## Recorded data
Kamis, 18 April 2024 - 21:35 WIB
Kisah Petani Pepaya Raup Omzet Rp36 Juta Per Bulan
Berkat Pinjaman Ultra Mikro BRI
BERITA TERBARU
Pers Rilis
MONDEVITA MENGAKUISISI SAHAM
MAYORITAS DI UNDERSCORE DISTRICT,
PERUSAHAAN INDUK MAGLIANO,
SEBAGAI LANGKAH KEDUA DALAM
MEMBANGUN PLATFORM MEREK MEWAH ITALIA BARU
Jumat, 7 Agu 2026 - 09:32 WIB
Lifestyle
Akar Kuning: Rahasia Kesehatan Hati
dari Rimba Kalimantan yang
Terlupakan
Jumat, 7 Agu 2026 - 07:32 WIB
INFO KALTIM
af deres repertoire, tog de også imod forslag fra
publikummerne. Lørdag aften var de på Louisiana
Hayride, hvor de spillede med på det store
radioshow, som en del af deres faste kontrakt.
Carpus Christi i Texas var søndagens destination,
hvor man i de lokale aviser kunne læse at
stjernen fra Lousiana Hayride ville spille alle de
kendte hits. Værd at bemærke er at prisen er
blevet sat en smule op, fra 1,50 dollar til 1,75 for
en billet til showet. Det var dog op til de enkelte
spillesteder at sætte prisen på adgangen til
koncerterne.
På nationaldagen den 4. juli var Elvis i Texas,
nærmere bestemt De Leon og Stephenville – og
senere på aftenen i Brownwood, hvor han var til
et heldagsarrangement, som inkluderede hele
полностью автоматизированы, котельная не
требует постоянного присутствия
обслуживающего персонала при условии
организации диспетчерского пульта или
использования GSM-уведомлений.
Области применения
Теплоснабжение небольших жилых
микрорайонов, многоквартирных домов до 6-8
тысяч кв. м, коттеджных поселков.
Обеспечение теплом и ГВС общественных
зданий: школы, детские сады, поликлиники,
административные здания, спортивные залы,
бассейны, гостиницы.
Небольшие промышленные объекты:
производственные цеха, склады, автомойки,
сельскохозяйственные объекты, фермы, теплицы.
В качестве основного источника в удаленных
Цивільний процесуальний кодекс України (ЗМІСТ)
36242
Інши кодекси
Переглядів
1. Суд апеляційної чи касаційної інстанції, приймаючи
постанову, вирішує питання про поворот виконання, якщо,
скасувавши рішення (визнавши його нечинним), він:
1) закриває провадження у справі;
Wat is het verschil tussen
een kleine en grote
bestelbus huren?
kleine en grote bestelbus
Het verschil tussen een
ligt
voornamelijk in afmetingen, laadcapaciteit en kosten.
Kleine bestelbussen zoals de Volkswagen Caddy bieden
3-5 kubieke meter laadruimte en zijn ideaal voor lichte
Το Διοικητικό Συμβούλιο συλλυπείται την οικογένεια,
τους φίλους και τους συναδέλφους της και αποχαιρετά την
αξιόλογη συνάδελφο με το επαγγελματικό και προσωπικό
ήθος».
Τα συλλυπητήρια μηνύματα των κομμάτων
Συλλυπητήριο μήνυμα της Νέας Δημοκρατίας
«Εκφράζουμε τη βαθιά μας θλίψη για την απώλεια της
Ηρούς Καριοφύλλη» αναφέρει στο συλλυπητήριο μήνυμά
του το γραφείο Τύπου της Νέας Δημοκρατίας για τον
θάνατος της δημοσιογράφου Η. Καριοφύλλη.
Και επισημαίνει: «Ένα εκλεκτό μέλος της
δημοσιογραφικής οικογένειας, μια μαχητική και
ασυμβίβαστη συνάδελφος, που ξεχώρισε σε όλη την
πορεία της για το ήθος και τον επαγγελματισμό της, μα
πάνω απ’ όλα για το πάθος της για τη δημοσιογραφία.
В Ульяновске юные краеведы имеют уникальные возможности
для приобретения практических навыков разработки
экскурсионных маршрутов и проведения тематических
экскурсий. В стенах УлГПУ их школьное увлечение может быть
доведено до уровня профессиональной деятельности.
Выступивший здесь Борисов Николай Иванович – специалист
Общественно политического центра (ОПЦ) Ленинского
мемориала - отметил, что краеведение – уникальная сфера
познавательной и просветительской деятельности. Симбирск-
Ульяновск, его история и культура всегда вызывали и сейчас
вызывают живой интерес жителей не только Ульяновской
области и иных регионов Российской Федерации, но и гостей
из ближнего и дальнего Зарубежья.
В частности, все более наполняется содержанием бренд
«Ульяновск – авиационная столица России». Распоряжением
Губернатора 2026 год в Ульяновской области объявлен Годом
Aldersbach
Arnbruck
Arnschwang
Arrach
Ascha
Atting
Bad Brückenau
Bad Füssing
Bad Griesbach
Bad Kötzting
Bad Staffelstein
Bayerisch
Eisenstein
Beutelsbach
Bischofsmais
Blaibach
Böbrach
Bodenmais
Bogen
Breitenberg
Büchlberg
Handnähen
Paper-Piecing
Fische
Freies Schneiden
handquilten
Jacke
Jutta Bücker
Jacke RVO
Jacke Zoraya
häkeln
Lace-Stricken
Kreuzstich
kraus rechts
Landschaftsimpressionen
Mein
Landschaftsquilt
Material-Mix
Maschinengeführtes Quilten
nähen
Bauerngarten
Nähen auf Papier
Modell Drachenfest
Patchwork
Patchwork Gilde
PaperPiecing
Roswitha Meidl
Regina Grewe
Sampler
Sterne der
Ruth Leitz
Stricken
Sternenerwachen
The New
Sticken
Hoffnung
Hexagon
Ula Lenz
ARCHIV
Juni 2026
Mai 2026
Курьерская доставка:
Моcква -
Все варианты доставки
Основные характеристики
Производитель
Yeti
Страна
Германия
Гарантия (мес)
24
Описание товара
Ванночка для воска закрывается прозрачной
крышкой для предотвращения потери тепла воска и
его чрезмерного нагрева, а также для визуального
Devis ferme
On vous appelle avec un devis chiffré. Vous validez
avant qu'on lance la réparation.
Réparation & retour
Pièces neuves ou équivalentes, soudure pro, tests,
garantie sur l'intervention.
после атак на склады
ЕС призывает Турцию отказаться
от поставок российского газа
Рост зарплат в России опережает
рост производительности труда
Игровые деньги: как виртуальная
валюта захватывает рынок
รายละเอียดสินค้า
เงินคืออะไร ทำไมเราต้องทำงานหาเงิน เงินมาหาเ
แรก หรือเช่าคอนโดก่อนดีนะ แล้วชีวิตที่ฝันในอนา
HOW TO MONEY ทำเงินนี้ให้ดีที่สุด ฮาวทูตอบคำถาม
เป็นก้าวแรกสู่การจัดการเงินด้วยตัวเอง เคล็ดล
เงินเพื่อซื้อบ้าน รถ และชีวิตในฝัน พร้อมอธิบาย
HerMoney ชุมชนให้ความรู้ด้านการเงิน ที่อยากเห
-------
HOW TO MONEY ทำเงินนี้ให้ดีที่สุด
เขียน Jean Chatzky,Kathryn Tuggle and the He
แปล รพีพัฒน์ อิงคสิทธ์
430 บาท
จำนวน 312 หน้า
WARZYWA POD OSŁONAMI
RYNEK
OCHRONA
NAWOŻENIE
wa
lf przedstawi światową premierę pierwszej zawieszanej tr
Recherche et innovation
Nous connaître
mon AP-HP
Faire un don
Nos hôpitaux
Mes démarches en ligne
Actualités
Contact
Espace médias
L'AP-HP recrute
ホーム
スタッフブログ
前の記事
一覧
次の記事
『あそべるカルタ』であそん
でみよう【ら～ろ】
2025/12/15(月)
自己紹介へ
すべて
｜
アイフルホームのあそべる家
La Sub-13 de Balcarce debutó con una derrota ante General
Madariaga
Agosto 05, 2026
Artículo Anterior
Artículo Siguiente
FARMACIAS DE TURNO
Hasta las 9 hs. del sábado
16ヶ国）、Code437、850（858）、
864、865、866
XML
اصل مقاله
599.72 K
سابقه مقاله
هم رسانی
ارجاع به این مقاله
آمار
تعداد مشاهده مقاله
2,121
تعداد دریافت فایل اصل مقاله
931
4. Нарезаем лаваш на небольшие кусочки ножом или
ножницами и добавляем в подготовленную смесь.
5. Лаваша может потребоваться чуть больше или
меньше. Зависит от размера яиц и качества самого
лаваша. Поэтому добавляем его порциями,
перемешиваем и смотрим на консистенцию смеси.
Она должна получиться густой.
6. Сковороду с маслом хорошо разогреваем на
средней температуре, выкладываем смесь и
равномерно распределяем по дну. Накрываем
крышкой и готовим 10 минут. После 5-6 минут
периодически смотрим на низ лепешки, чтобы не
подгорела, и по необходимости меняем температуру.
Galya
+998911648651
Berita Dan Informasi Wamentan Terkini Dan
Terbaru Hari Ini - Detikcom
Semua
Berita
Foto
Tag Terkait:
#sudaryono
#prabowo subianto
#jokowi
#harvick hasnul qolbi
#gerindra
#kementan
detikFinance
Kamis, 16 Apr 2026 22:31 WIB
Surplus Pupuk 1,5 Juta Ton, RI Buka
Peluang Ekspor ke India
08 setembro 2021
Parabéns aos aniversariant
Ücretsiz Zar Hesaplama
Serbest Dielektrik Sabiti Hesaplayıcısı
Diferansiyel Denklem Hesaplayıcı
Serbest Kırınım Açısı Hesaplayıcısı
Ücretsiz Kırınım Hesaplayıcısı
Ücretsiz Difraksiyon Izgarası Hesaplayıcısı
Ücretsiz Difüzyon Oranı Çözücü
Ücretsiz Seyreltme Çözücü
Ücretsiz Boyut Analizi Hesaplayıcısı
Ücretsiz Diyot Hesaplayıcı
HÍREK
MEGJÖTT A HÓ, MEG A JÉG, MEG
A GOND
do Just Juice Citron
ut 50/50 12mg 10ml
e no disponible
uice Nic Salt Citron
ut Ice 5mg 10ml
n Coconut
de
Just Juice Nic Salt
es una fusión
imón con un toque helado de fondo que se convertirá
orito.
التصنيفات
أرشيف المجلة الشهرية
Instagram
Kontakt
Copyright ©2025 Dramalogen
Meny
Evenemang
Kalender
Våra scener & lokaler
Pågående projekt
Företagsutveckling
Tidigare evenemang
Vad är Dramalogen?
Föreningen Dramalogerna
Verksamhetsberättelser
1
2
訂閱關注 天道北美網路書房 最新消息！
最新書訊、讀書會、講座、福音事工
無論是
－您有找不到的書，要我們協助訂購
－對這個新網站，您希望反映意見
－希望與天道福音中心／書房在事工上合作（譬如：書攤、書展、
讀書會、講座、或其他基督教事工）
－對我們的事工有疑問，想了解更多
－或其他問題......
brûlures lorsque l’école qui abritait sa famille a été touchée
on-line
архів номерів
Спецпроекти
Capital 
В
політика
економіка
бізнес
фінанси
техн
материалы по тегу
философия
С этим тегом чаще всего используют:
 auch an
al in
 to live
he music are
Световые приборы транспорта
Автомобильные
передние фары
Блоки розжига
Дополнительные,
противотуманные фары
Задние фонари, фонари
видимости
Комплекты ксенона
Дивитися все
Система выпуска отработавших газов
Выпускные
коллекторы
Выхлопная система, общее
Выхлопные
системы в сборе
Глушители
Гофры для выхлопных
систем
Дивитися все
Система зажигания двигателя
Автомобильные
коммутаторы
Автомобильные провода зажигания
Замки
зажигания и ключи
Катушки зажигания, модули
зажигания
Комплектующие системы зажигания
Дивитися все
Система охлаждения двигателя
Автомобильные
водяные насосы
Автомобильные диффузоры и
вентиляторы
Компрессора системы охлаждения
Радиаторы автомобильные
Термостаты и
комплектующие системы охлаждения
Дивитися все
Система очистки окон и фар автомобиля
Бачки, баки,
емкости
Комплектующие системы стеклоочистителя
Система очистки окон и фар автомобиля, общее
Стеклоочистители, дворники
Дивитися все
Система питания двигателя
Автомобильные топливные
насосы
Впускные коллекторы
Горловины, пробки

## What needs to be done
Repeat the text of the records word for word, from the start through the line containing "publikummerne. Lørdag aften", including that line.

## Answer section
Kamis, 18 April 2024 - 21:35 WIB
Kisah Petani Pepaya Raup Omzet Rp36 Juta Per Bulan
Berkat Pinjaman Ultra Mikro BRI
BERITA TERBARU
Pers Rilis
MONDEVITA MENGAKUISISI SAHAM
MAYORITAS DI UNDERSCORE DISTRICT,
PERUSAHAAN INDUK MAGLIANO,
SEBAGAI LANGKAH KEDUA DALAM
MEMBANGUN PLATFORM MEREK MEWAH ITALIA BARU
Jumat, 7 Agu 2026 - 09:32 WIB
Lifestyle
Akar Kuning: Rahasia Kesehatan Hati
dari Rimba Kalimantan yang
Terlupakan
Jumat, 7 Agu 2026 - 07:32 WIB
INFO KALTIM
af deres repertoire, tog de også imod forslag fra
publikummerne. Lørdag aften var de på Louisiana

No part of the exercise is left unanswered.